J&T spokesman Sýkora said that J&T would not interfere with the editorial policies of the paper. However, Hospodárske Noviny wrote that Sýkora had also said that representatives of the financial group might play some role in the reorganisation of Perex in order to improve the daily’s financial condition.

Miroslav Nemček, the head of Perex and Avízo, told Medialne.sk that he expects the new owner to bring the paper financial stability and further growth. He said this should replace the current situation of financial uncertainty.

When asked about possible threats to the paper’s image as an independent daily which might come from being linked to J&T, Nemček said he had no such fears and that his outlook was “quite to the contrary.”

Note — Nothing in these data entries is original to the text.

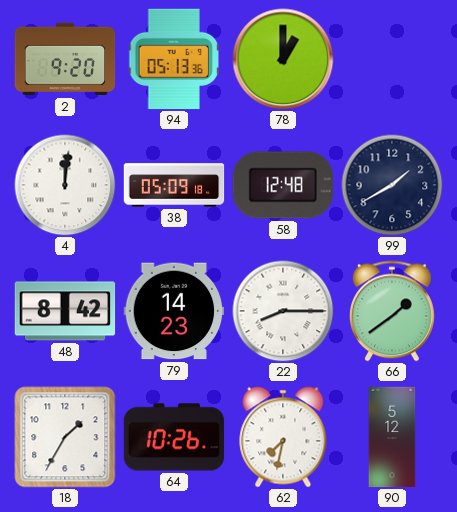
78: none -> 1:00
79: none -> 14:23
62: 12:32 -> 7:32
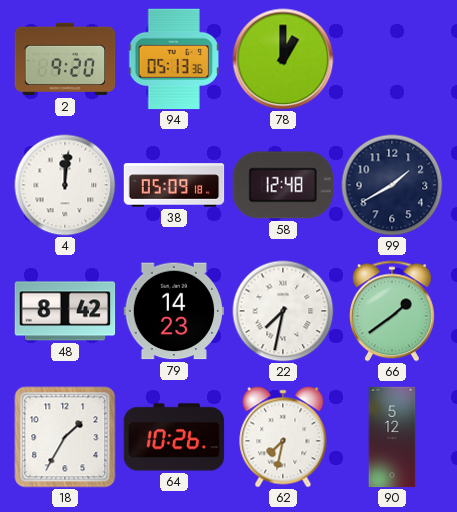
22: 8:15 -> 7:32
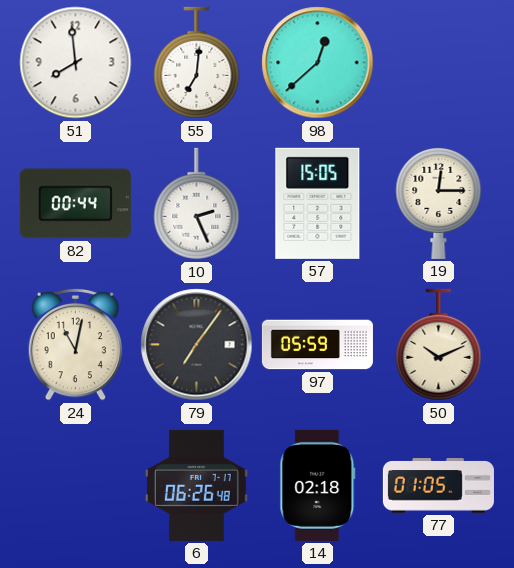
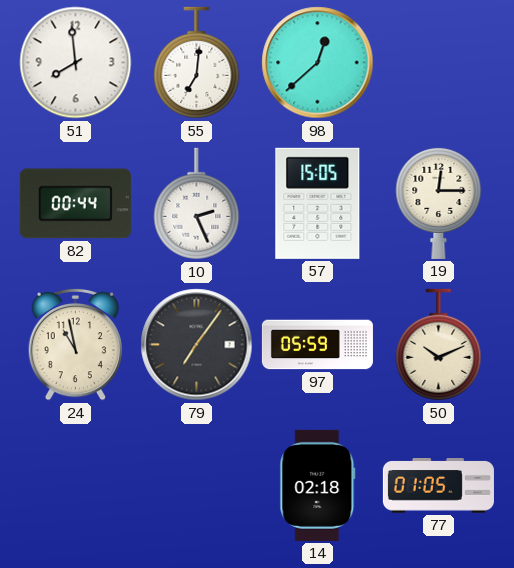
24: 11:02 -> 10:58
6: 06:26 -> none
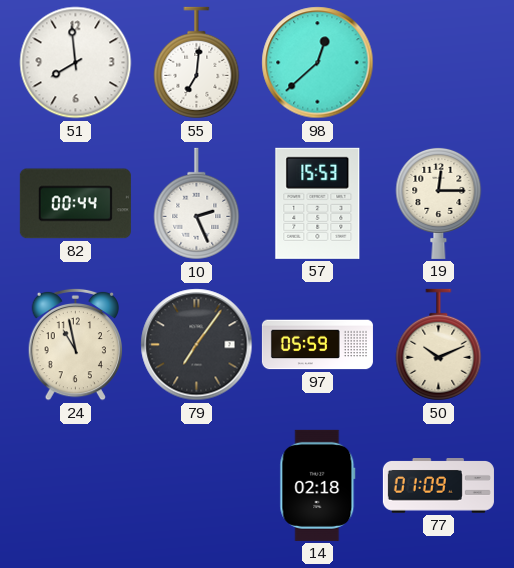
57: 15:05 -> 15:53
77: 01:05 -> 01:09
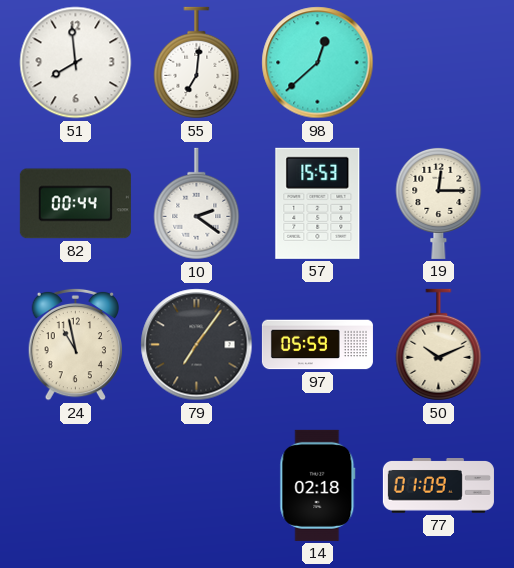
10: 2:26 -> 2:21
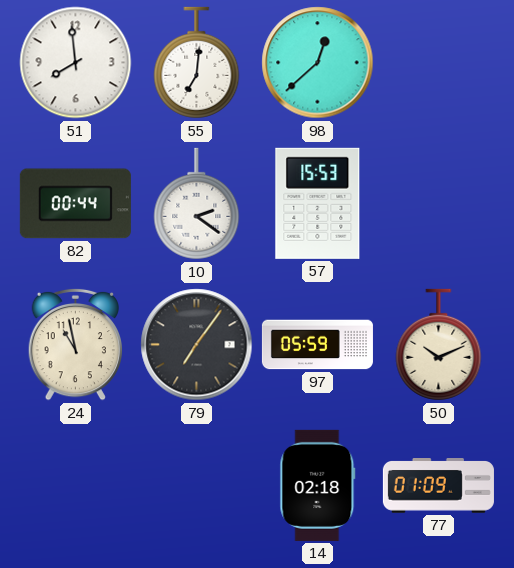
19: 12:15 -> none
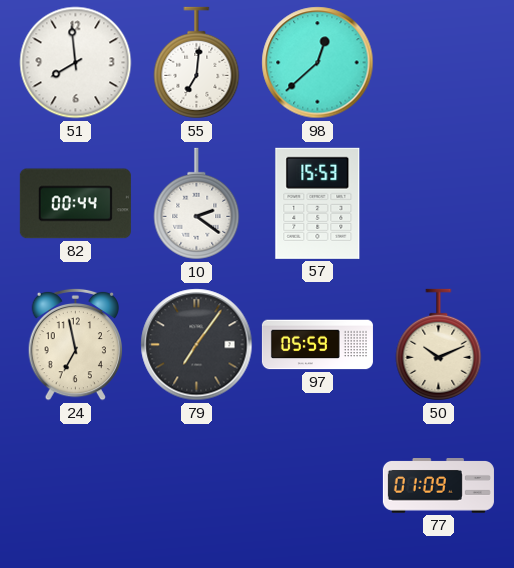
24: 10:58 -> 6:58
14: 02:18 -> none
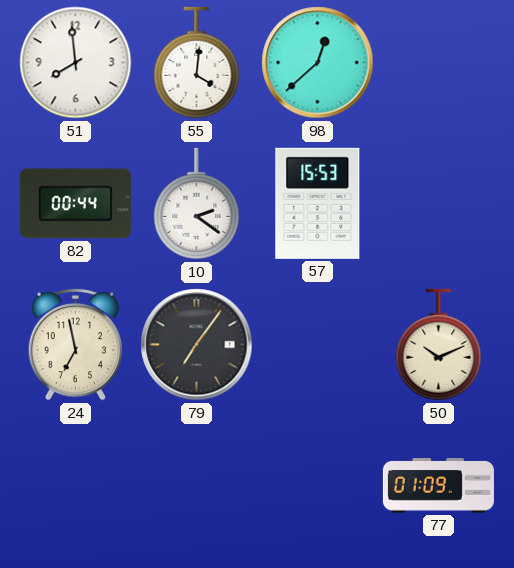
55: 7:01 -> 4:01
97: 05:59 -> none
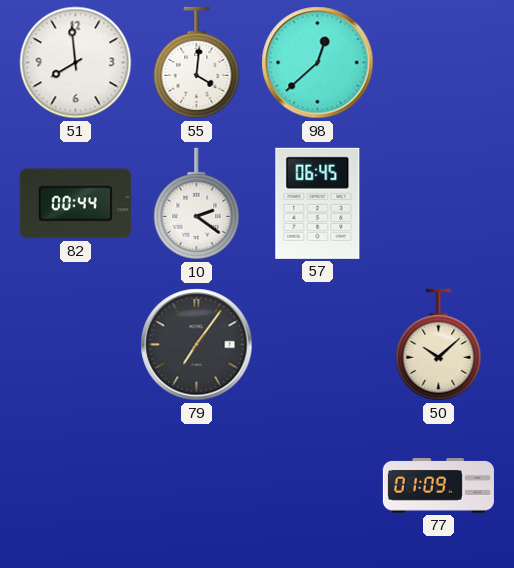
57: 15:53 -> 06:45
24: 6:58 -> none
50: 10:11 -> 10:08
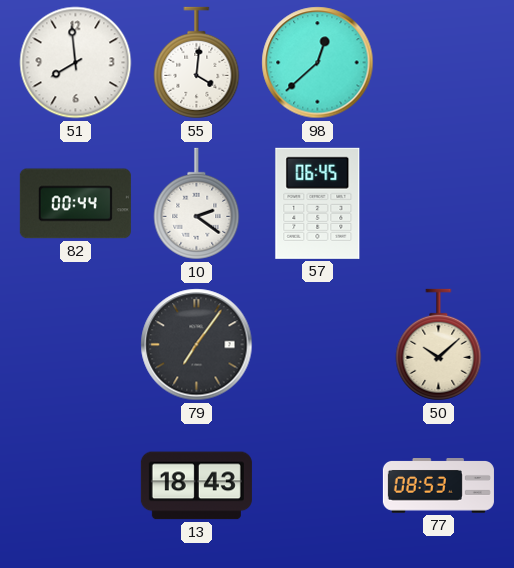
13: none -> 18:43
77: 01:09 -> 08:53
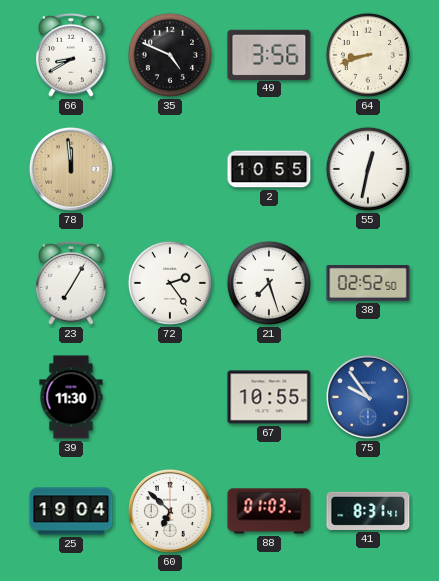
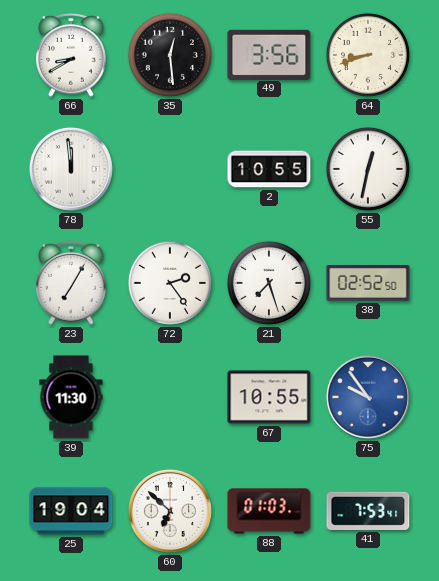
35: 4:49 -> 12:29
78 dial: champagne -> white
41: 8:31 -> 7:53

Rastislav Kužel, executive director of media watchdog MEMO 98, said that he had the general feeling that when Slovak media were owned by foreign capital, as was the case when Pravda was under the Daily Mail group, that the occurrences of certain pressures were less frequent than when newspapers had Slovak owners. Kužel noted that this can be said about other types of Slovak media as well.

“It is difficult to tell whether any change in editorial policies might be expected; we will have to wait to see,” Kužel told The Slovak Spectator. “We can at least say that the interests of foreign owners of media are not comparable with those of Slovak owners who might have connections to politics, and for that reason there might be some threat that editorial policies might change and the paper will become more open towards certain political groups.”

Pravda has been a strong and frequent critic of Prime Minister Robert Fico, whose press department, in turn, has produced a number of acidic press releases regarding the paper, mostly invoking the history of Pravda’s former British owners.

In February, for example, cabinet spokesman Braňo Ondruš wrote that the ancestors of the British owners of Pravda did not have any problem sending a congratulatory telegram to Adolf Hitler on the occasion of the breakup of Czechoslovakia, adding that the publisher’s links to Hungarian extremist forces were also well-known. Ondruš included these statements in a press release in which he was communicating Fico’s intentions to sue the daily. It has re-appeared in several other press releases issued by the government office.

Kužel said that although Pravda might have some potential to fill the empty spot for a more leftist daily in the Slovak newspaper scene, he stressed that the priority for the daily is to assure that its editorial policies and its critical line towards the government, be it the current one or a future one, do not change.

“I see the greatest contribution of the press, as such, is that it looks at the operation of the government through a critical prism and thus for me it is of utmost importance that the daily does not deviate from that line and continues its critical policies towards any ruling groups,” Kužel said.

J&T is also involved in the Mac TV company which operates the private television station TV JOJ. If J&T decides to purchase Pravda then its new ownership stake would imply a case of cross-media ownership, which is banned by law. However, Sýkora denied that this would be a case of such cross-ownership.

“None of the companies involved in the transaction are linked to the Mac TV company,” Sýkora said, as quoted by Sme.

In its March 3 issue, Sme pointed out that it is difficult to prove that such cross-ownership violates the law. Media analyst Gabriel Šípoš, who also runs the Slovak Press Watch, told the daily that it is not difficult to bypass the legislation.